Rewind 15 years and I’m enjoying a once-in-a-lifetime ride on a stupidly privileged gravy train. Living in crowded Hong Kong, my family's double story house overlooks one of the most expensive beach coves in the city.
One day us dumb kids spend a full day in a Hong Kong private members club, an expensive amusement centre for the rich, totally unsupervised. We enjoy multiple buffets, bowling alleys and…I can’t even remember. I recall swiping the plastic over and over again and then my parent's car rolls up. As we hop into the back a member of staff awkwardly informs our parents their dumb kids have just spent hundreds of dollars.
Did we get punished for this? Nope. Why should we? Money was so abundant that the incident is forgotten the next day. (Forgotten by everyone except, that is, the local staff at the club, who are stunned by what had gone down).
Barely a year later this gravy train derailed. My dad is made redundant due to a merger and our family enters a six year period of long term unemployment.
To save costs, we move to Rome to be closer to my Italian grandmother.
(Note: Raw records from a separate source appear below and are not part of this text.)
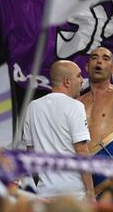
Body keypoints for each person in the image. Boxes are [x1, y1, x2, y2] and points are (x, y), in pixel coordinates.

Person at [23, 60, 95, 201]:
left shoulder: (33, 107)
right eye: (79, 76)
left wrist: (41, 185)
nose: (82, 80)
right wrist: (91, 192)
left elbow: (30, 154)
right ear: (67, 82)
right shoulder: (76, 106)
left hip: (44, 194)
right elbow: (81, 150)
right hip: (73, 195)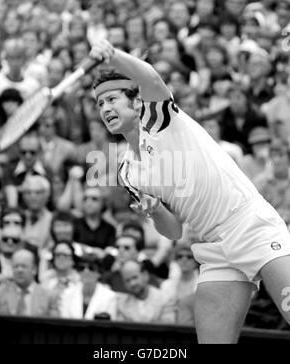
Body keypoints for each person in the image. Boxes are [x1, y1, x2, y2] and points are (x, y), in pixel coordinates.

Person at [89, 39, 290, 343]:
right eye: (100, 104)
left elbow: (152, 79)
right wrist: (155, 210)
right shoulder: (128, 171)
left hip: (250, 226)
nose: (105, 108)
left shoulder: (159, 121)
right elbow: (173, 231)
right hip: (214, 248)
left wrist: (114, 56)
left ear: (136, 101)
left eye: (112, 99)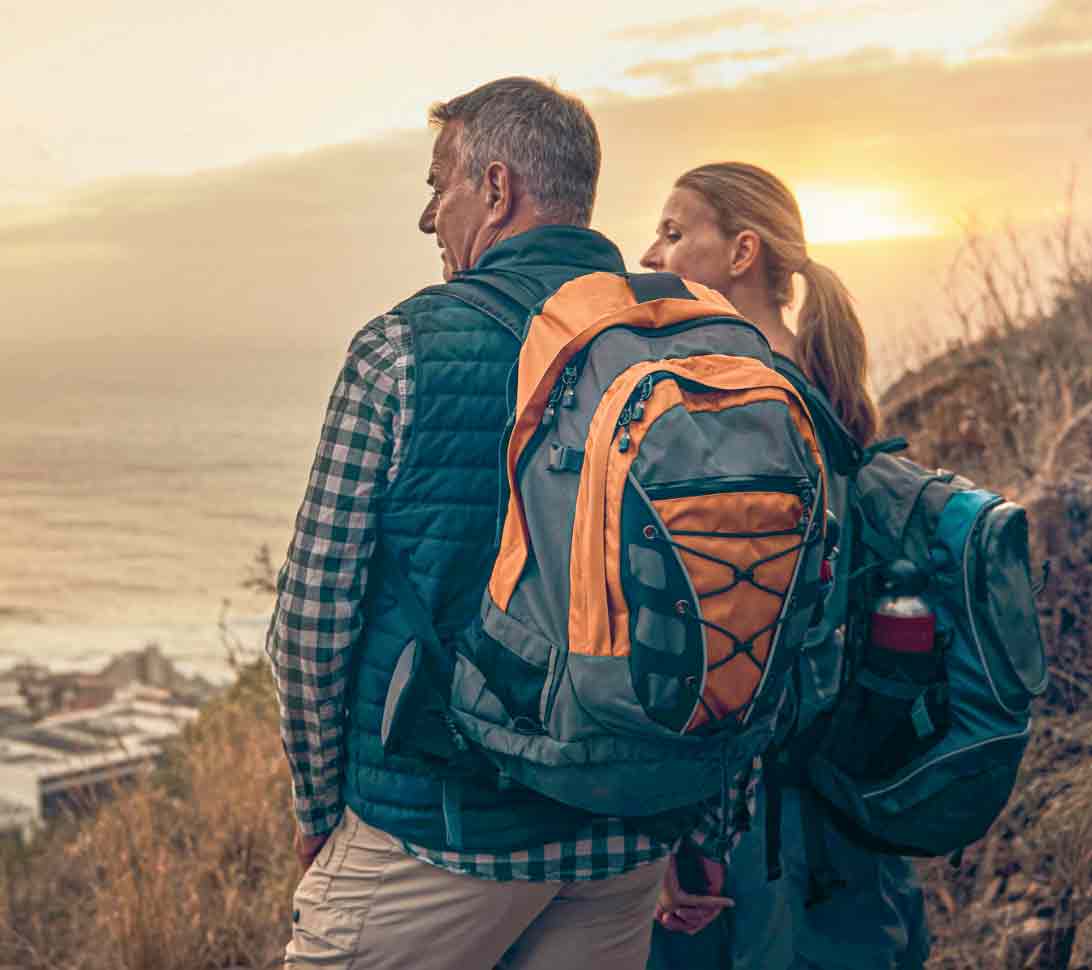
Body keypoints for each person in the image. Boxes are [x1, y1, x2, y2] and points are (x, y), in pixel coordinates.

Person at [266, 77, 732, 970]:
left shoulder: (403, 346)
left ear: (495, 186)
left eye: (436, 184)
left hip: (438, 834)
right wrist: (698, 815)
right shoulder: (693, 342)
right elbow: (738, 597)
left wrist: (320, 811)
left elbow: (310, 626)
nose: (426, 217)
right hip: (624, 836)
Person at [640, 162, 931, 970]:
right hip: (839, 778)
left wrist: (674, 835)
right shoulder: (821, 378)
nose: (652, 253)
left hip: (755, 808)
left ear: (742, 251)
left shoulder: (732, 396)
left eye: (673, 231)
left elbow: (715, 631)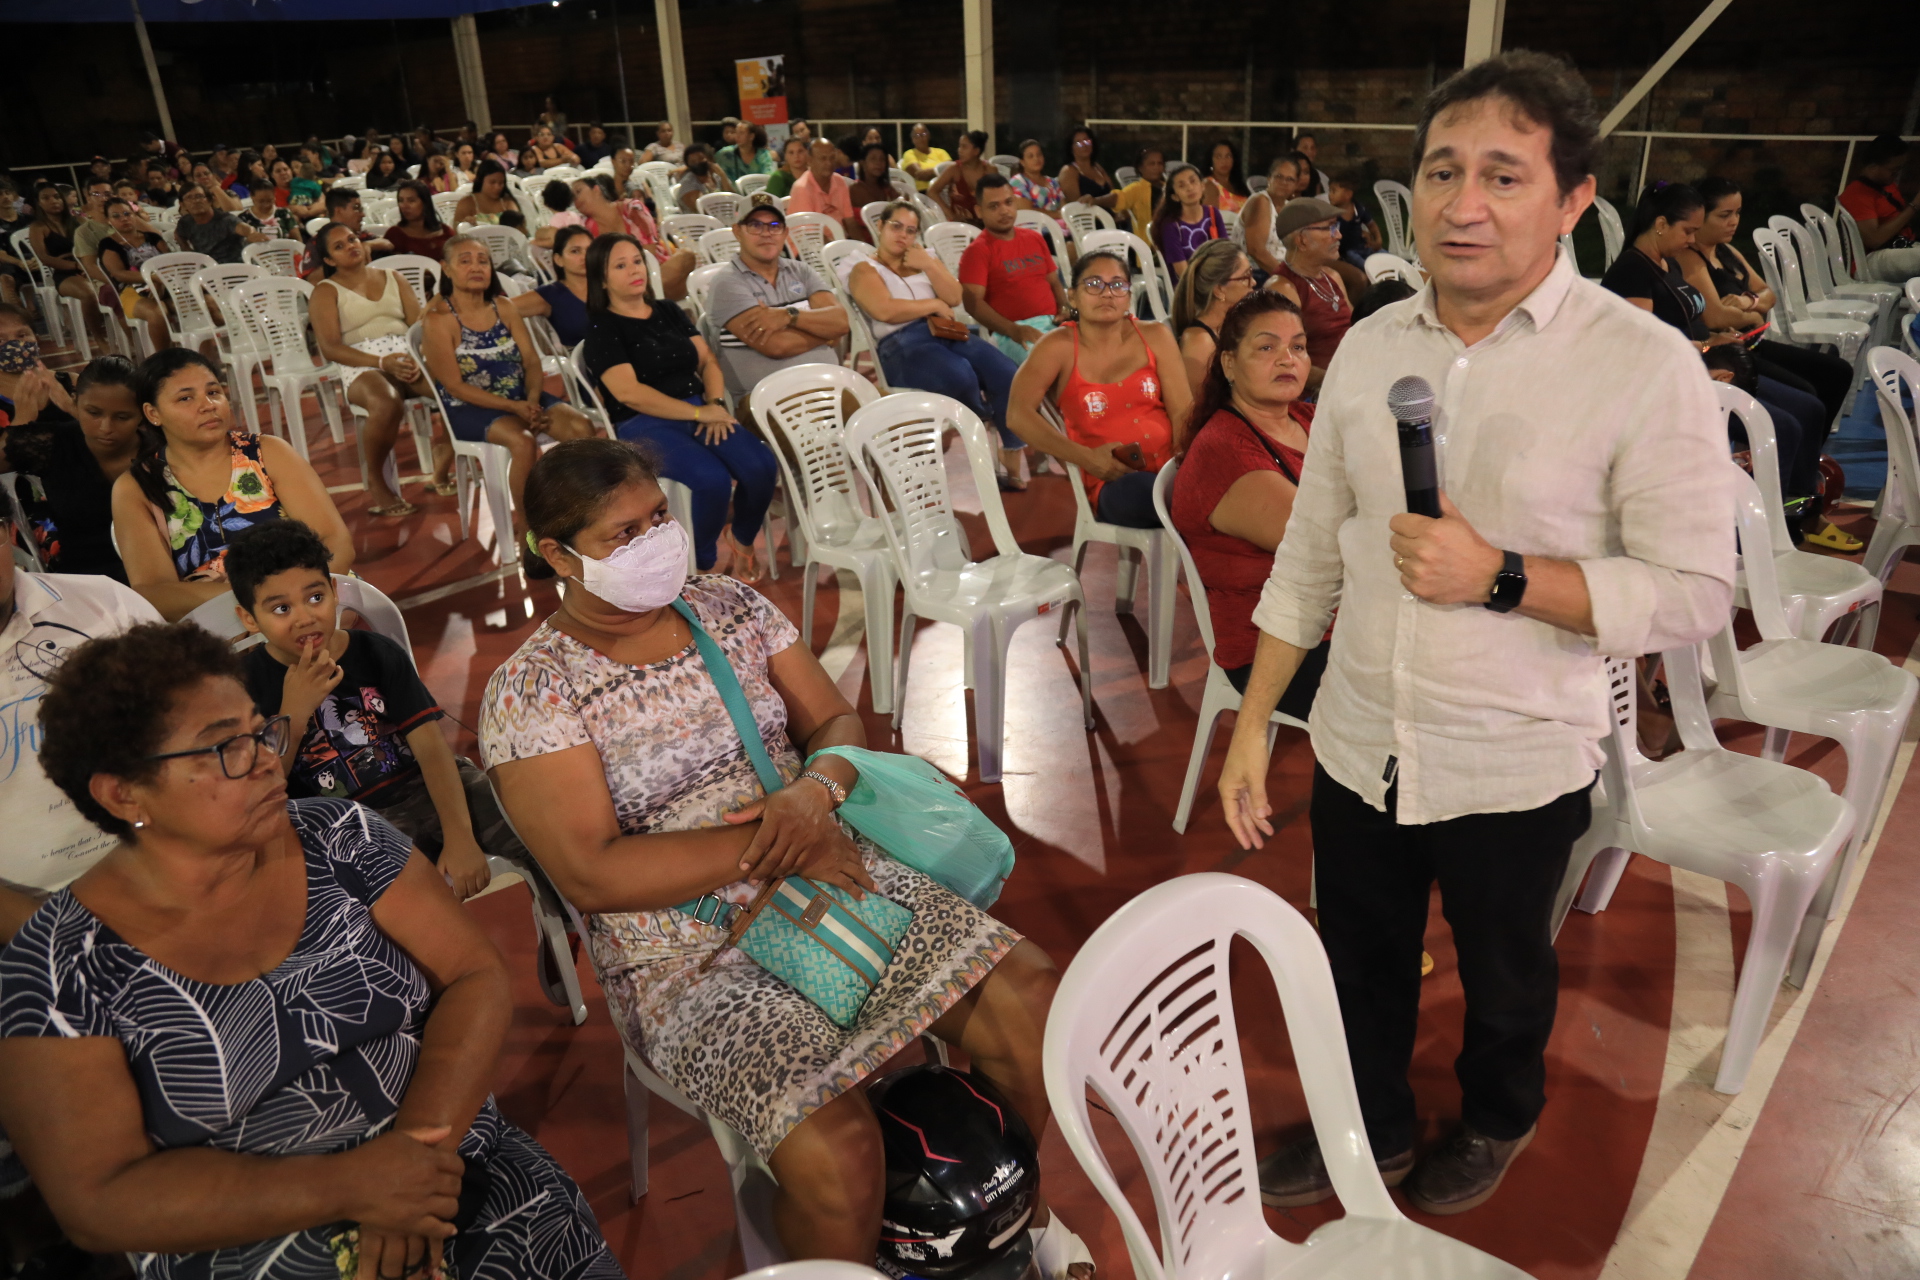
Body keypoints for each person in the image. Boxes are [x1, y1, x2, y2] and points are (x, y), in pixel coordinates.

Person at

We go to a good school and there is always food on the table and the odd dollar of pocket money.
But for six years as a teenager, money is an issue. Every dollar we spend is a dollar we never see again. As our well of water depletes we take smaller sips.
By the time University rolls around, I’ve become notoriously stingy. I practice keeping a straight face when asking bartenders ‘I’ll have your cheapest pint, please’. Fortunately, things get better once finances are in my control with my own career.
Fast-forward eight years and I gatecrash a corporate conference afterparty in Berlin to join a friend. The evening rolls by in a haze of bountiful wine, steaks and tiramisu while overlooking Museum Island. This pampering is on par with the Hong Kong days.
It gets me thinking: how would I feel if I lived this lifestyle every day?
As soft and aromatic as the strawberry-tinged tiramisu is, I wouldn’t go out of my way to seek this lifestyle out again. And I certainly wouldn’t put up with the suffocating corporate environment for free wine and a company car.
I guess this would suggest life’s luxuries aren’t important to me. And, by implication, I really shouldn’t be so bothered about the size of my paycheque.
Money invades my thoughts repeatedly, many times an hour.
But it’s not money per se: it’s the well of savings. I’m super focused on filling it up. Some fiscal prudence is a virtue, of course, but I definitely take it too far: I barely have a possession to my name and my friends have to put up with their phones vibrating every time I input a communal expense on a money-tracking app.
And what will I use these savings for?
I don’t know. So much in life is uncertain. That’s especially true when you’re trying to forge a career path where the options are unlimited. I'm rambling in a giant forest without a map.
While I wander under the tall trees, I devote myself to learning many varied skills and building networks stretching the world from English teaching to financial regulation. And along the way I jettison them as quickly as they're built. This happens over and over again because I often decide I’m heading in the wrong direction.
But I do have one very trusty companion along for the hike: savings. No matter what route I take, having a comfy cushion of cash gives me options. Throw it all up in the air to travel Central America? Yep. Start up my own business? Yep.
And until I know for sure what path to take, this savings well will continue to fill up, drop by drop.
I hope one day I will step out onto a clearing, leave the dark canopy behind me with clear direction in life and let go of doggedly saving money. This will also be the day my friends can enjoy a beer with me without their phones vibrating off the table notifying them they owe me €2,50.